[Stored entries]
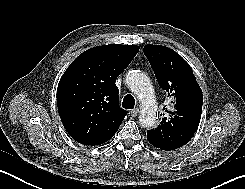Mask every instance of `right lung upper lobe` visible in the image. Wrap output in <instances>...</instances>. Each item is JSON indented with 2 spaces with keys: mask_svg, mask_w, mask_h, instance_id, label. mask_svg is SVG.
Segmentation results:
<instances>
[{
  "mask_svg": "<svg viewBox=\"0 0 245 189\" xmlns=\"http://www.w3.org/2000/svg\"><path fill=\"white\" fill-rule=\"evenodd\" d=\"M139 51L137 45L110 44L80 54L67 68L57 89L61 121L84 145H100L117 132L127 111L119 106L116 78Z\"/></svg>",
  "mask_w": 245,
  "mask_h": 189,
  "instance_id": "obj_1",
  "label": "right lung upper lobe"
}]
</instances>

- _Task statement_
Reproduce every entry above verbatim, omitting the pictures from your output.

- _Solution to this exercise_
Mask every instance of `right lung upper lobe` visible in the image. Wrap output in <instances>...</instances>. Each item is JSON indented with 2 spaces with keys: mask_svg, mask_w, mask_h, instance_id, label. mask_svg is SVG.
Segmentation results:
<instances>
[{
  "mask_svg": "<svg viewBox=\"0 0 245 189\" xmlns=\"http://www.w3.org/2000/svg\"><path fill=\"white\" fill-rule=\"evenodd\" d=\"M139 51L137 45L110 44L80 54L67 68L57 89L61 121L84 145H100L117 132L127 111L119 106L116 78Z\"/></svg>",
  "mask_w": 245,
  "mask_h": 189,
  "instance_id": "obj_1",
  "label": "right lung upper lobe"
}]
</instances>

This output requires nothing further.